Road - class 1 togher, Cloonfore, Co. Longford
Co. Longford |
Roads & Tracks
Beneath the boggy fields of Cloonfore in County Longford, a narrow road made of wood once carried people across ground too wet and unstable to cross on foot with any confidence.
This is a togher, an ancient type of trackway built from timber and brushwood laid across bogland, and the example recorded here stretched for 173 metres, reaching a width of just 1.2 metres, crossing eleven fields in a roughly east-northeast to west-southwest direction.
When archaeologists examined the site, much of what remained was visible at field surface level as a degraded band of brushwood and wood chips, actively being milled and therefore under threat. However, beneath the surface, particularly under the raised central domes of the fields, the structure had survived in better condition. What the excavation revealed was a carefully engineered, if modest, piece of construction. Two parallel lines of brushwood defined the edges, with a third running along the centre. Between these, small brushwood and twigs were packed tightly and laid lengthways along the track. Beneath that upper layer sat larger brushwood, also laid longitudinally or at a slight angle, and beneath that again a further layer of small brushwood and twigs provided additional support. The whole thing amounted to a kind of laminated mat, each layer reinforcing the one above it, designed to distribute weight across ground that would otherwise swallow a traveller whole. Work by Dunne, published in 2002, documented this layered structure in detail.

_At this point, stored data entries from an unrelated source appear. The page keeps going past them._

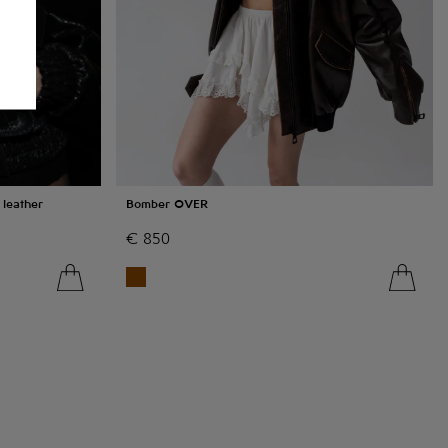
leather
Bomber OVER
€
850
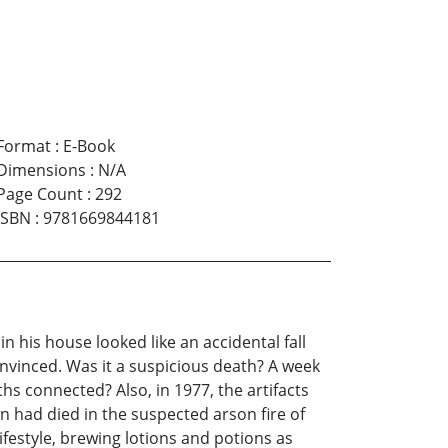
Format
:
E-Book
Dimensions
:
N/A
Page Count
:
292
ISBN
:
9781669844181
 his house looked like an accidental fall
onvinced. Was it a suspicious death? A week
hs connected? Also, in 1977, the artifacts
n had died in the suspected arson fire of
ifestyle, brewing lotions and potions as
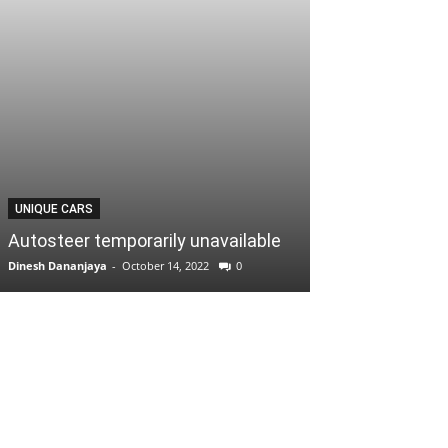
UNIQUE CARS
Autosteer temporarily unavailable
Dinesh Dananjaya
-
October 14, 2022
0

That such a construction survived at all owes much to the preserving qualities of peat, which excludes the oxygen that would otherwise allow organic material to rot. Toghers like this one appear throughout the Irish midlands, where bogland historically made overland movement difficult. Many are known only because modern peat extraction, the same process that threatened this togher, has stripped back the layers above them.